A monthly return will not be required if no lobbying activities have occurred in the preceding month. However, if no lobbying activities have occurred for five months, then a return stating as much will need to be filed at the end of the sixth month. This requirement will replace the organization’s existing obligation to file a return “within 30 days of the end of each 6-month period after the date of filing the previous return”.
- Gifts to public office holders will be (all but) banned
After May 4, 2020, lobbyists may not give or promise to give gifts, either directly or indirectly, to any public office holder whom the lobbyist is lobbying. The only exception is for gifts “under the protocol or social obligations that normally accompany the duties or responsibilities of office of the public office holder”, and only to the extent that the total value of all such gifts in a 12-month period does not exceed $100.

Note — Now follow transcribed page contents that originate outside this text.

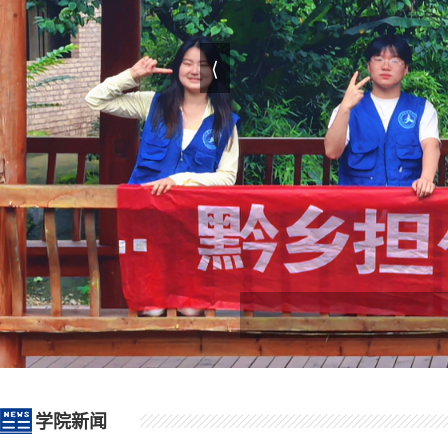
⟨
学院新闻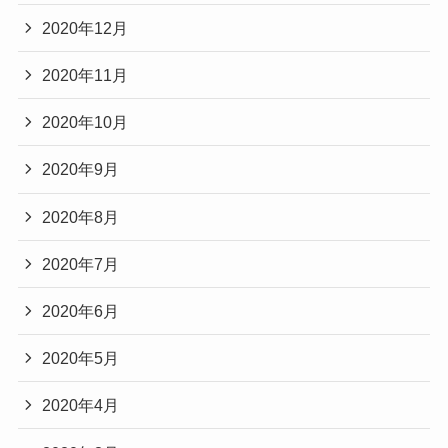
2020年12月
2020年11月
2020年10月
2020年9月
2020年8月
2020年7月
2020年6月
2020年5月
2020年4月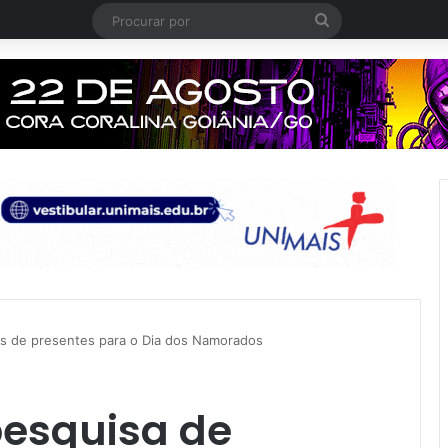
Procurar
por
res de presentes para o Dia dos Namorados
pesquisa de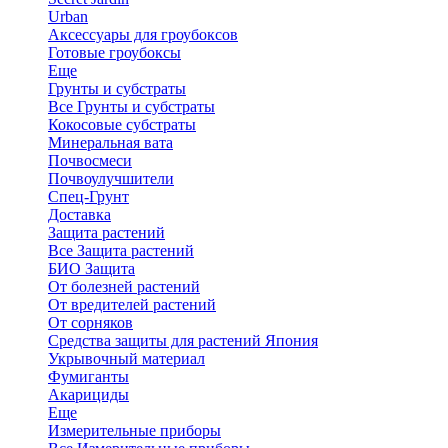
Urban
Аксессуары для гроубоксов
Готовые гроубоксы
Еще
Грунты и субстраты
Все Грунты и субстраты
Кокосовые субстраты
Минеральная вата
Почвосмеси
Почвоулучшители
Спец-Грунт
Доставка
Защита растений
Все Защита растений
БИО Защита
От болезней растений
От вредителей растений
От сорняков
Средства защиты для растений Япония
Укрывочный материал
Фумиганты
Акарициды
Еще
Измерительные приборы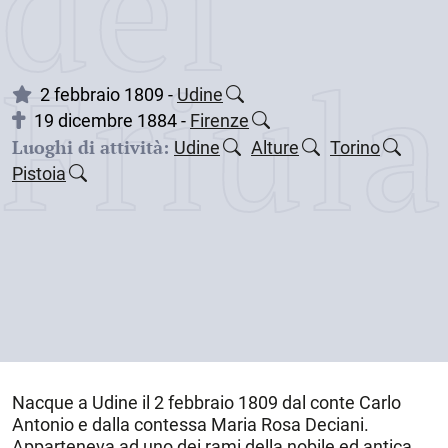
dei
Friul
2 febbraio 1809 -
Udine
19 dicembre 1884 -
Firenze
Luoghi di attività:
Udine
Alture
Torino
Pistoia
Nacque a
Udine
il
2 febbraio 1809
dal conte Carlo
Antonio e dalla contessa Maria Rosa Deciani.
Apparteneva ad uno dei rami della nobile ed antica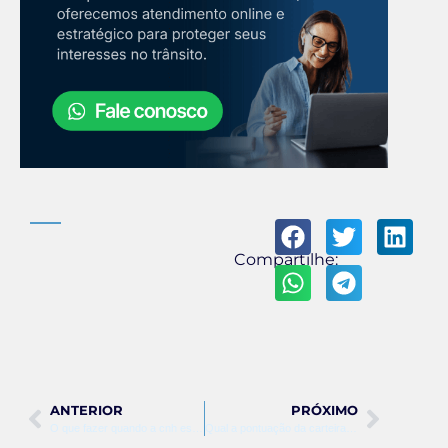
Compartilhe:
ANTERIOR
PRÓXIMO
O que fazer quando a cnh está suspensa
Qual a pontuação da carteira de habilitação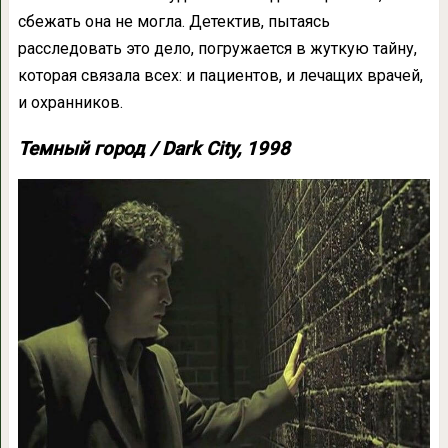
сбежать она не могла. Детектив, пытаясь
расследовать это дело, погружается в жуткую тайну,
которая связала всех: и пациентов, и лечащих врачей,
и охранников.
Темный город / Dark City, 1998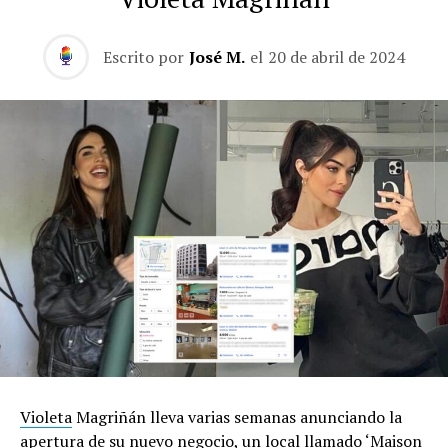
Escrito por
José M.
el
20 de abril de 2024
Violeta
Magriñán lleva varias semanas anunciando la
apertura de su nuevo negocio, un local llamado ‘Maison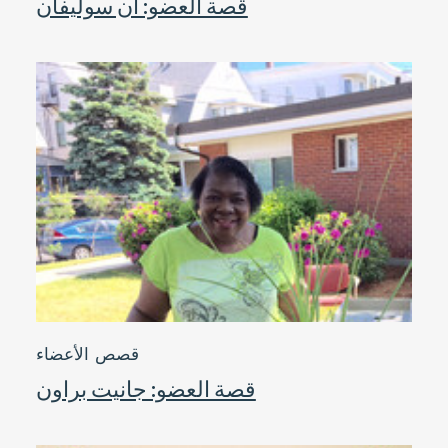
قصة العضو: آن سوليفان
قصص الأعضاء
قصة العضو: جانيت براون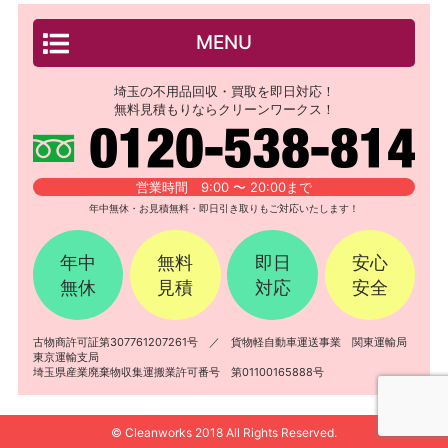
MENU
埼玉の不用品回収・買取を即日対応！
無料見積もりならクリーンワークス！
営業時間 9:00 〜 20:00まで
年中無休・お見積無料・即日引き取りもご対応いたします！
年中
無料
即日
安心
無休
見積
対応
安全
古物商許可証第307761207261号 ／ 貨物軽自動車運送事業 関東運輸局
東京運輸支局
埼玉県産業廃棄物収集運搬業許可番号 第01100165888号
© Cleanworks 2018 All Rights Reserved.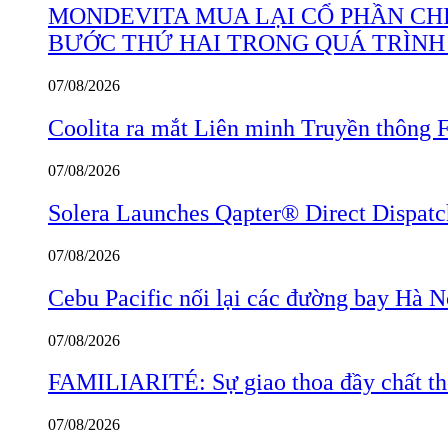
MONDEVITA MUA LẠI CỔ PHẦN CHI
BƯỚC THỨ HAI TRONG QUÁ TRÌNH
07/08/2026
Coolita ra mắt Liên minh Truyền thông F
07/08/2026
Solera Launches Qapter® Direct Dispatch,
07/08/2026
Cebu Pacific nối lại các đường bay Hà 
07/08/2026
FAMILIARITÉ: Sự giao thoa đầy chất thơ
07/08/2026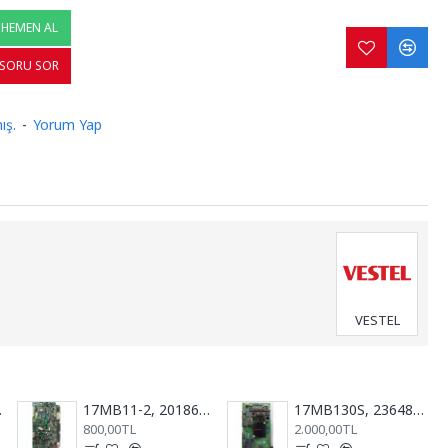
HEMEN AL
SORU SOR
ış.
-
Yorum Yap
VESTEL
T, MAİN BOARD
17MB11-2, 20186813, 10033547, Anakart, Main Board, VESTEL, Millenium, 32''
17MB130S, 23648320, 040119R1A, 10128580, VESTEL 50U9400, Anakart, Mainboard
800,00TL
2.000,00TL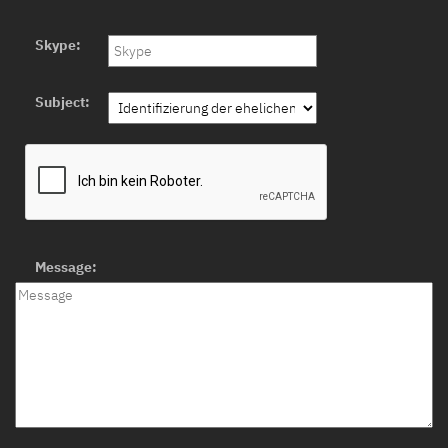
Skype:
Subject:
Message: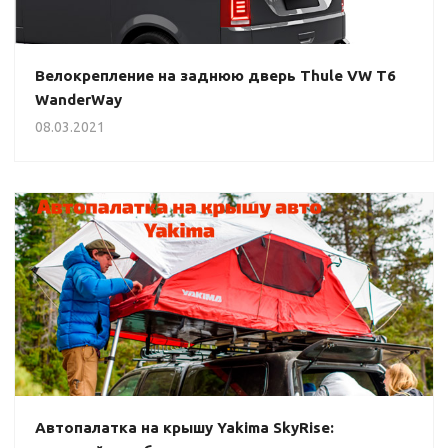
Велокрепление на заднюю дверь Thule VW T6
WanderWay
08.03.2021
Автопалатка на крышу Yakima SkyRise: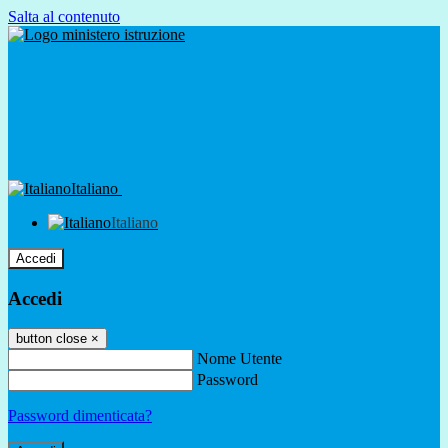
Salta al contenuto
Italiano
Italiano
Accedi
Accedi
button close
×
Nome Utente
Password
Password dimenticata?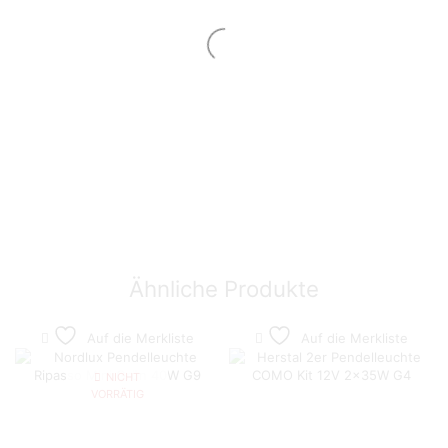
Ähnliche Produkte
Auf die Merkliste
Auf die Merkliste
NICHT
VORRÄTIG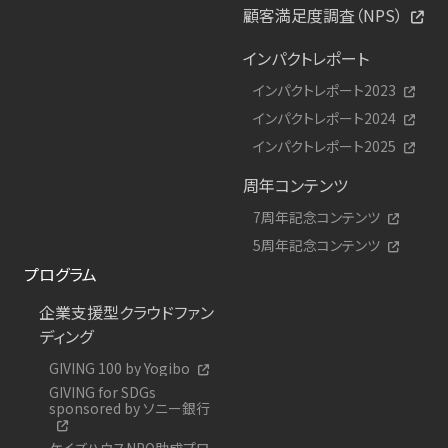
顧客満足度調査（NPS）
インパクトレポート
インパクトレポート2023
インパクトレポート2024
インパクトレポート2025
周年コンテンツ
7周年記念コンテンツ
5周年記念コンテンツ
プログラム
企業支援型クラウドファン
ディング
GIVING 100 by Yogibo
GIVING for SDGs
sponsored by ソニー銀行
ケイズハウスNPO助成プロ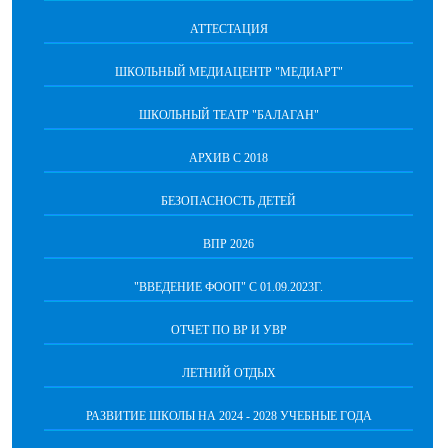
АТТЕСТАЦИЯ
ШКОЛЬНЫЙ МЕДИАЦЕНТР "МЕДИАРТ"
ШКОЛЬНЫЙ ТЕАТР "БАЛАГАН"
АРХИВ С 2018
БЕЗОПАСНОСТЬ ДЕТЕЙ
ВПР 2026
"ВВЕДЕНИЕ ФООП" С 01.09.2023Г.
ОТЧЕТ ПО ВР И УВР
ЛЕТНИЙ ОТДЫХ
РАЗВИТИЕ ШКОЛЫ НА 2024 - 2028 УЧЕБНЫЕ ГОДА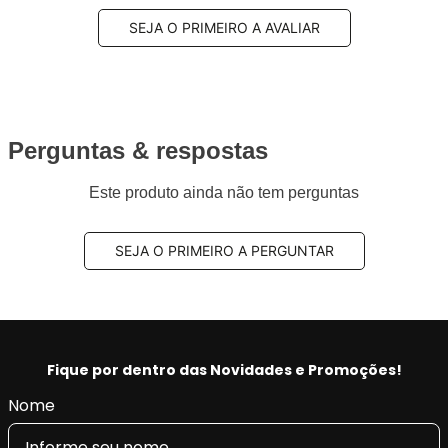
SEJA O PRIMEIRO A AVALIAR
Perguntas & respostas
Este produto ainda não tem perguntas
SEJA O PRIMEIRO A PERGUNTAR
Fique por dentro das Novidades e Promoções!
Nome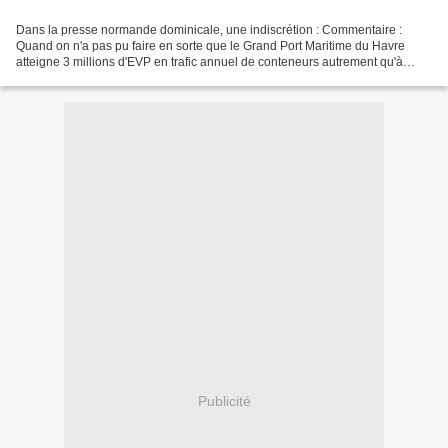
Dans la presse normande dominicale, une indiscrétion : Commentaire :
Quand on n'a pas pu faire en sorte que le Grand Port Maritime du Havre
atteigne 3 millions d'EVP en trafic annuel de conteneurs autrement qu'à
travers un discours de communication, peut-être...
Publicité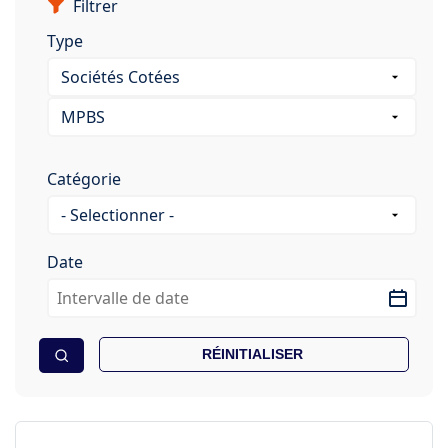
Filtrer
Type
Catégorie
Date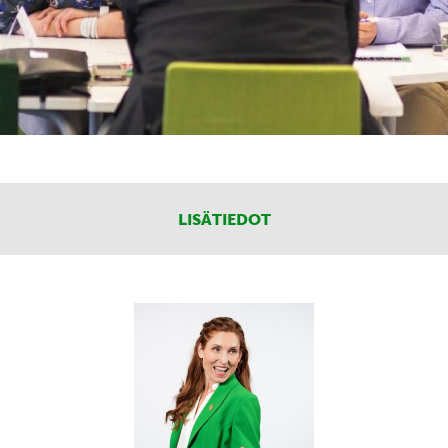
LISÄTIEDOT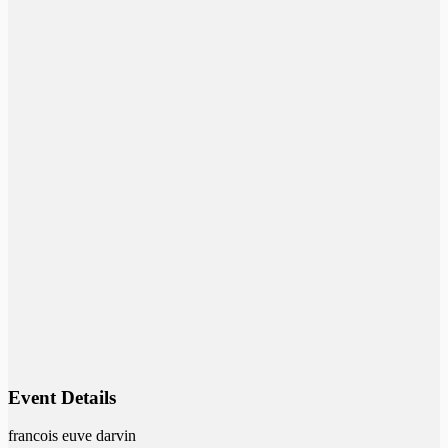
Event Details
francois euve darvin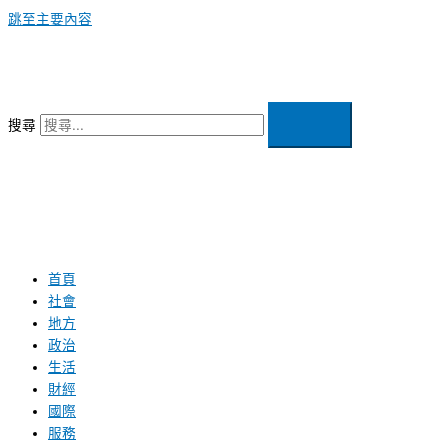
跳至主要內容
搜尋
首頁
社會
地方
政治
生活
財經
國際
服務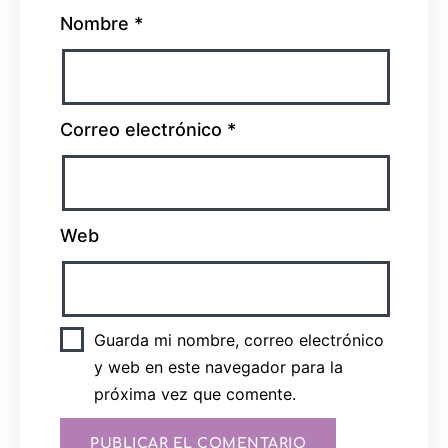
Nombre
*
Correo electrónico
*
Web
Guarda mi nombre, correo electrónico
y web en este navegador para la
próxima vez que comente.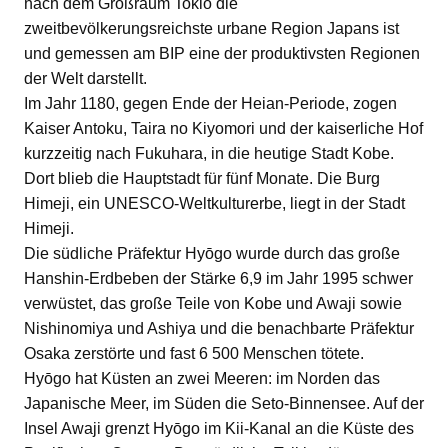
nach dem Großraum Tokio die
zweitbevölkerungsreichste urbane Region Japans ist
und gemessen am BIP eine der produktivsten Regionen
der Welt darstellt.
Im Jahr 1180, gegen Ende der Heian-Periode, zogen
Kaiser Antoku, Taira no Kiyomori und der kaiserliche Hof
kurzzeitig nach Fukuhara, in die heutige Stadt Kobe.
Dort blieb die Hauptstadt für fünf Monate. Die Burg
Himeji, ein UNESCO-Weltkulturerbe, liegt in der Stadt
Himeji.
Die südliche Präfektur Hyōgo wurde durch das große
Hanshin-Erdbeben der Stärke 6,9 im Jahr 1995 schwer
verwüstet, das große Teile von Kobe und Awaji sowie
Nishinomiya und Ashiya und die benachbarte Präfektur
Osaka zerstörte und fast 6 500 Menschen tötete.
Hyōgo hat Küsten an zwei Meeren: im Norden das
Japanische Meer, im Süden die Seto-Binnensee. Auf der
Insel Awaji grenzt Hyōgo im Kii-Kanal an die Küste des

- The Registrar will have broader enforcement powers
In addition to the current administrative monetary penalties of up to $25,000, the amended Act will give the Registrar the ability to impose a prohibition on lobbying and related activities of up to two years.
- Mandatory five-year review
The Act will require a committee of the Legislative Assembly to review the Act at least once every five years, and submit a report to the Legislative Assembly within one year of beginning the review. The report may recommend amendments to the Act.
The bottom line
Jurisdictions across Canada are trending towards lobbying rules that require more registration, that track and publicize more activity, and that stiffen punishments for contraventions. These trends are evident in the latest changes to British Columbia’s lobbying rules — particularly the elimination of registration thresholds, enhanced reporting requirements, a new category of prohibited conduct, and new penalties that can be levied against rule breakers.
Everyone who engages with government in British Columbia — whether they are obligated to register under the soon-to-be-former rules or not — should take time to review these legislative and regulatory changes and understand their impact before May 4, 2020.